**The data:**
━━━━━━━━━━

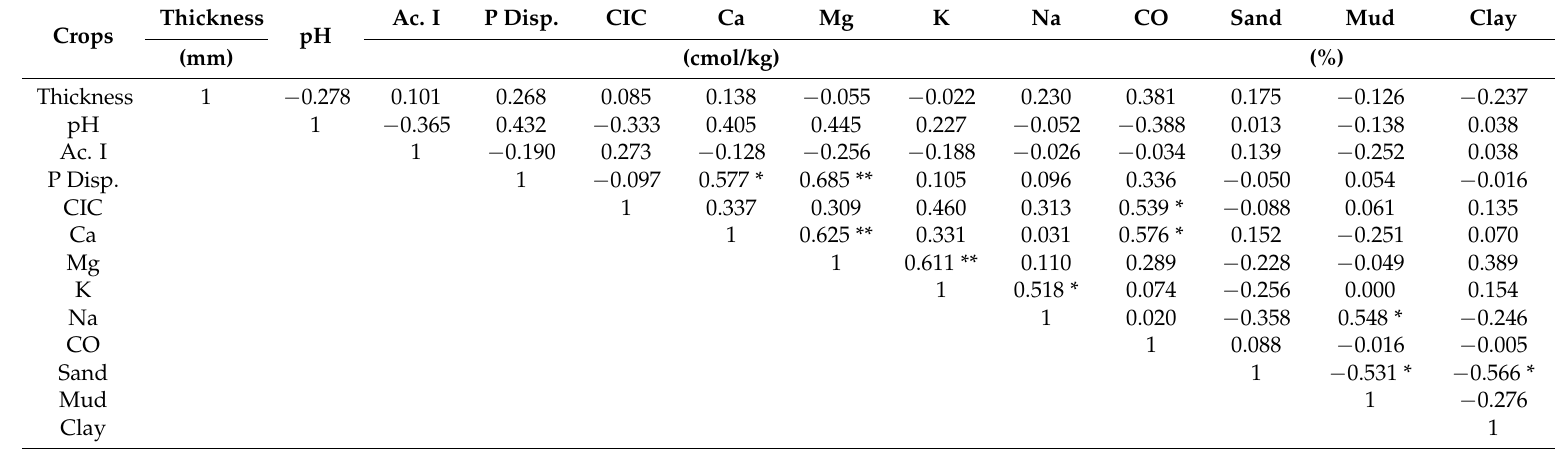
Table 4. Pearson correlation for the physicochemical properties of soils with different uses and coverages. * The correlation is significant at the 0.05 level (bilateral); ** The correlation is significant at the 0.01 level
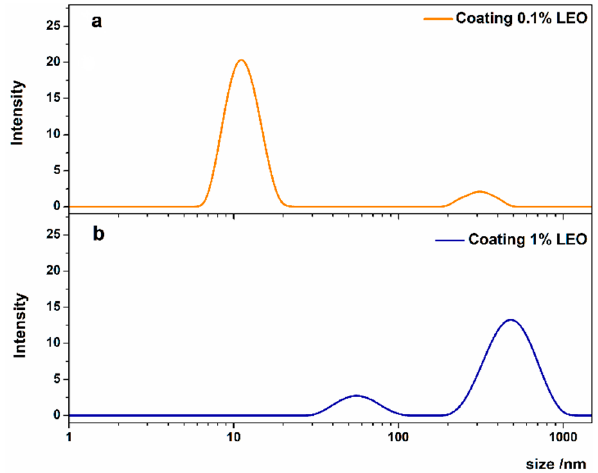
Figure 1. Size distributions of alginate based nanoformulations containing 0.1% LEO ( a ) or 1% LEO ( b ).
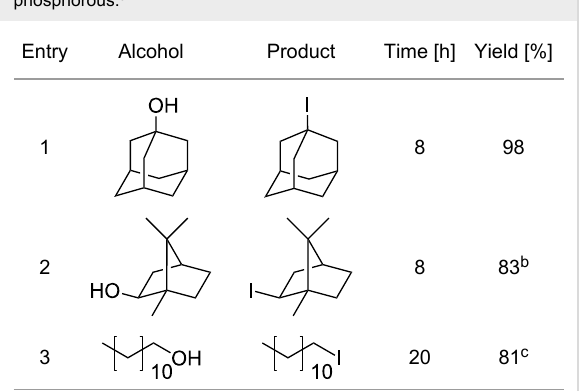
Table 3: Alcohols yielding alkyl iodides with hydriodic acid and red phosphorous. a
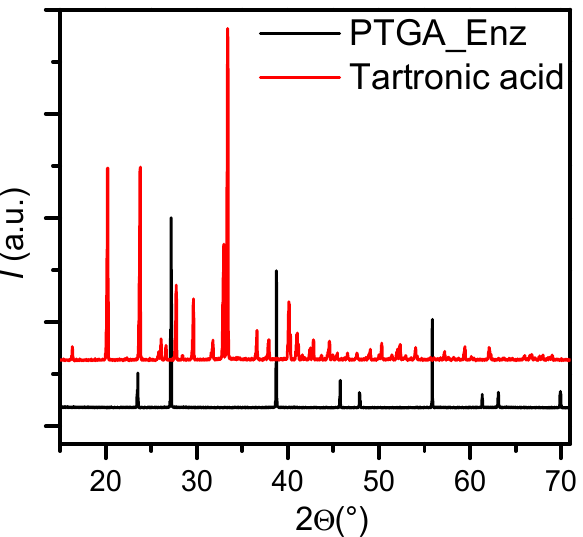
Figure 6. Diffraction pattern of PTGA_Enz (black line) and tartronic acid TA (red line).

━━━━━━━━━━

**Exercise details:**
Once the pictures are set aside, repeat the data above exactly as written.

**Response area:**
Table 4. Pearson correlation for the physicochemical properties of soils with different uses and coverages. * The correlation is significant at the 0.05 level (bilateral); ** The correlation is significant at the 0.01 level
Figure 1. Size distributions of alginate based nanoformulations containing 0.1% LEO ( a ) or 1% LEO ( b ).
Table 3: Alcohols yielding alkyl iodides with hydriodic acid and red phosphorous. a
Figure 6. Diffraction pattern of PTGA_Enz (black line) and tartronic acid TA (red line).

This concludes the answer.